= Regional Assemblies of Eritrea =

Regional legislative body of Eritrean unicameral system

Lower Regional Assemblies of Eritrea are found in each of the six zones of the State of Eritrea. These Assemblies are responsible for setting a local agenda in the event that they are not overruled by the National Assembly. The Regional Assemblies are in turn popularly elected within each region.

At the time of independence in 1993 Eritrea was arranged into ten provinces. These provinces were similar to the nine provinces operating during the colonial period. In 1996, these were consolidated into six regions (zobas). The regional electors elect the members of the Regional Assembly. However, the regional administrator is not selected by the Regional Assembly unlike the National Assembly of Eritrea that elects the President of Eritrea.

==Background==
While Eritrea was federated to Ethiopia, and later annexed from 1952-1962, the Eritrean Assembly was the legislative body. Eritrea has a single-party National Assembly governed by the People's Front for Democracy and Justice or PFDJ (originally Eritrean Liberation Front), a totalitarian government. From the time of independence since 30 May 1991, the country has been continuing with a transitional government elected during the elections in April 1993. The scheduled national election in 2001 has been postponed indefinitely. The regional and local elections are conducted on a periodic basis on a restricted framework. All men and women of any ethnic or religious background are eligible to vote. No parties or groups other than PFDJ are allowed to contest and the elections are presided by representatives from PFDJ. Policy decisions should be centered around PFDJ mandate and opposition and dissenters have been imprisoned.

==Regions==
At the time of independence in 1993 Eritrea was arranged into ten provinces.

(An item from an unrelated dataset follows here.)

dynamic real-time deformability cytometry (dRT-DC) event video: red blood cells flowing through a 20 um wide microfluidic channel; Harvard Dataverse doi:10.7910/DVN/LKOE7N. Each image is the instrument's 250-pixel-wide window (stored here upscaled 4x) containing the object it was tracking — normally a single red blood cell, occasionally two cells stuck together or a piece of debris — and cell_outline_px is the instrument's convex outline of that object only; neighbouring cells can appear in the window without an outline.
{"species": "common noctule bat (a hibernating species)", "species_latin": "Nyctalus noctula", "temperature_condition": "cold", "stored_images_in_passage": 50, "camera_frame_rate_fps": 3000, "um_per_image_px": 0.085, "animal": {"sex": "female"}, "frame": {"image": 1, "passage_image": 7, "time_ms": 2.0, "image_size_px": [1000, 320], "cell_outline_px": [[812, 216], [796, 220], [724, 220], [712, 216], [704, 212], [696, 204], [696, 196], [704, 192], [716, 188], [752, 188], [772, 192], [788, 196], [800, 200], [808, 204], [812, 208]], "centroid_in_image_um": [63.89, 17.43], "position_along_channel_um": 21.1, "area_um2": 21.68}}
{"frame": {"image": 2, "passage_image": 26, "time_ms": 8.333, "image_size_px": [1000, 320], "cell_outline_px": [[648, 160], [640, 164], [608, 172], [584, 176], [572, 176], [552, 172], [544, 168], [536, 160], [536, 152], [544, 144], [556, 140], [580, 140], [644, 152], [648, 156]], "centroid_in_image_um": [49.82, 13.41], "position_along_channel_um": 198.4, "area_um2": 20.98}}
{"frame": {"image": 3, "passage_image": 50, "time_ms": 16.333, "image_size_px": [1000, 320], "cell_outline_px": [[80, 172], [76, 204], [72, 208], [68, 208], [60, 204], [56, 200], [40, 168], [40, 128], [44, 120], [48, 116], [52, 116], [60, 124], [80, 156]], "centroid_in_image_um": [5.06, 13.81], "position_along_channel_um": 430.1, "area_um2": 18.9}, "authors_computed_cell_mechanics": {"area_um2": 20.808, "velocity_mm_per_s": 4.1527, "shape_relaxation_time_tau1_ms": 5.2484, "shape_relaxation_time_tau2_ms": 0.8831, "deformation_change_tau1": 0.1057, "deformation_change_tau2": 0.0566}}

These provinces were similar to the nine provinces operating during the colonial period. In 1996, these were consolidated into six regions (zobas). The boundaries of these new regions are based on catchment basins. Critics of this policy contend that the Government of Eritrea was erasing the historical fabric of Eritrea while proponents believe that these new Regional boundaries would ease historical land disputes. Furthermore proponents of this policy argue that basing boundaries on an important natural resource would ease the planning of its use.

The composition of the 150 members of the National Assembly is: 75 members from the Central Committee members of the ruling PFDJ and 75 others elected from the 527 member Constituent Assembly in 1997. The 75 members were elected by the 527 Constituent Assembly members from all the six regional assemblies.

==Constitutional powers==
Each region has a locally elected regional assembly while the local administrator is appointed by the President of Eritrea. During Cabinet meetings the President also meets with the Regional Administrators who report on the activities of their regions. The Regional Assemblies are charged with developing a budget for local programs and hearing the concerns of the local populations. Local programs included cultural events, infrastructure such as feeder roads, and to promote afforestation. The regional administrator is not selected by the Regional Assembly unlike the National Assembly of Eritrea that elects the President of Eritrea.